Der Major richtete den Lichtkegel auf den gestampften Boden, wo er nach den Aussagen der Tochter vermutete, dass die Mutter gelegen hatte. „Hier?“

Frau Marianne nickte und griff nach dem Taschentuch, mit dem sie sich über Augen und Nase wischte. „Da, so“, sagte sie mit erstickter Stimme und deutete auf die Erde.

„Quer zu den Stufen?“

Die Frau nickte.

„Der Kopf war rechts?“

Frau Marianne nickte erneut.

„Gekrümmt ist sie dagelegen, wie ein Embryo.“ Frau Marianne wandte sich ab und rang um Fassung. „Die Kleiderschürze war ein Stück hinaufgerutscht, die Strumpfhose an der Wade zerrissen. Sie hat ihre orthopädischen Hausschuhe mit dem Klettverschluss getragen.“

Eigner ließ den Lichtstrahl Zentimeter für Zentimeter über die angezeigte Stelle gleiten. Dann ging er in die Hocke und tastete den Boden ab. Er hatte keine Ahnung, wonach er suchen sollte. Und er fand auch nichts – außer ein paar Steinchen und einem welken Blatt.
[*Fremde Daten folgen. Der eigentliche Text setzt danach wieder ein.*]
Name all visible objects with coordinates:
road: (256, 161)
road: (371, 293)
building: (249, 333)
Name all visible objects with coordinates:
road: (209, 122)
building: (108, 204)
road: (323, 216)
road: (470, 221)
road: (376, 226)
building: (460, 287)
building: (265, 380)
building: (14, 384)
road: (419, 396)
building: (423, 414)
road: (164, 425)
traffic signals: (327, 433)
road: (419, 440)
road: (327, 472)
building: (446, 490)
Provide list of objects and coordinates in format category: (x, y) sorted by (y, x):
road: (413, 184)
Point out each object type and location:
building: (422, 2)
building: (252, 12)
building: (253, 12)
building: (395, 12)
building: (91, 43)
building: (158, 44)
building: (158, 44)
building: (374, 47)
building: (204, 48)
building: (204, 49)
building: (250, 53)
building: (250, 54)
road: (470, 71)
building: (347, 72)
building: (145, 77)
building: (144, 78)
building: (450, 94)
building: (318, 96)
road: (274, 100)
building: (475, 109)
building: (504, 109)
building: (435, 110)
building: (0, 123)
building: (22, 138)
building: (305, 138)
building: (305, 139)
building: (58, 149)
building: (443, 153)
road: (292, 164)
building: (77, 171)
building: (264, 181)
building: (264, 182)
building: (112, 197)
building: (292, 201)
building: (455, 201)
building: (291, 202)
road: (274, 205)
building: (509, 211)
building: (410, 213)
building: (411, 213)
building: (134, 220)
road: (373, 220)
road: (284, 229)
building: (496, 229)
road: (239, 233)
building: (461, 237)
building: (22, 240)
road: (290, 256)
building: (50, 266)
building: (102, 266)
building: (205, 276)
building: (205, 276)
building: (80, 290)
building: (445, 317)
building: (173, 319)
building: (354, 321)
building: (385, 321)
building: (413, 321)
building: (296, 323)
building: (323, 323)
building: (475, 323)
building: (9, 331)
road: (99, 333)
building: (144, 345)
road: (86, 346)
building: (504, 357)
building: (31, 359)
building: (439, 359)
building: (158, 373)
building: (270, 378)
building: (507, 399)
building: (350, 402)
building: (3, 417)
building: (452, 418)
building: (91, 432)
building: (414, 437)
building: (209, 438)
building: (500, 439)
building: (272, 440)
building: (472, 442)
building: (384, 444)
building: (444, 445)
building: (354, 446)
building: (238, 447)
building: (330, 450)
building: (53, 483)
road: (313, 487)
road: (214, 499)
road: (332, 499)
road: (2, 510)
„Sie sind dann also herunter …“ Er wartete, dass Frau Marianne weitersprach.

„Ich hab gerufen und bin dann langsam über die Stufen … irgendwie hab ich so eine Ahnung gehabt.“ Frau Marianne hatte erneut zu ihrem Taschentuch gegriffen.

„Haben Sie sie berührt?“

„An der Schulter … und im Gesicht.“ Marianne starrte an Eigner vorbei ins Leere, als würde sie die Szene gerade noch einmal erleben. „Ich hab ihre Wange … sie war ganz kalt.“

„Ist Ihnen irgendetwas komisch vorgekommen? Ein Gegenstand, der nicht hierhin gehört … ein Geruch …“

Die Frau wandte ihr Gesicht dem Major zu. Sie schüttelte den Kopf.